• **Exercise description**
Find the line with "previous three months, but it is going to". Repeat it and each line after it, exactly, down to the end of the records below.

• **Data shown**
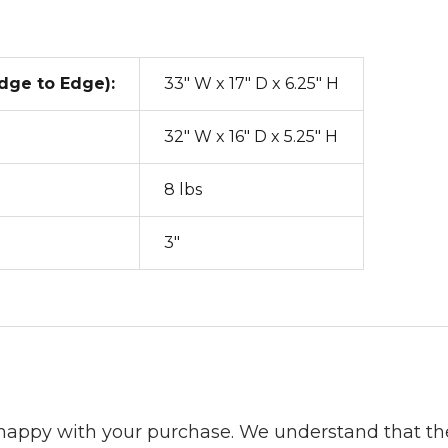
dge to Edge):
33" W x 17" D x 6.25" H
32" W x 16" D x 5.25" H
8 lbs
3"
 happy with your purchase. We understand that t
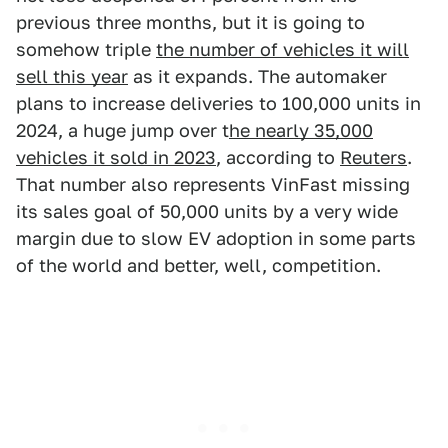
previous three months, but it is going to
somehow triple
the number of vehicles it will
sell this year
as it expands. The automaker
plans to increase deliveries to 100,000 units in
2024, a huge jump over t
he nearly 35,000
vehicles it sold in 2023
, according to
Reuters
.
That number also represents VinFast missing
its sales goal of 50,000 units by a very wide
margin due to slow EV adoption in some parts
of the world and better, well, competition.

• **Reply**
previous three months, but it is going to
somehow triple
the number of vehicles it will
sell this year
as it expands. The automaker
plans to increase deliveries to 100,000 units in
2024, a huge jump over t
he nearly 35,000
vehicles it sold in 2023
, according to
Reuters
.
That number also represents VinFast missing
its sales goal of 50,000 units by a very wide
margin due to slow EV adoption in some parts
of the world and better, well, competition.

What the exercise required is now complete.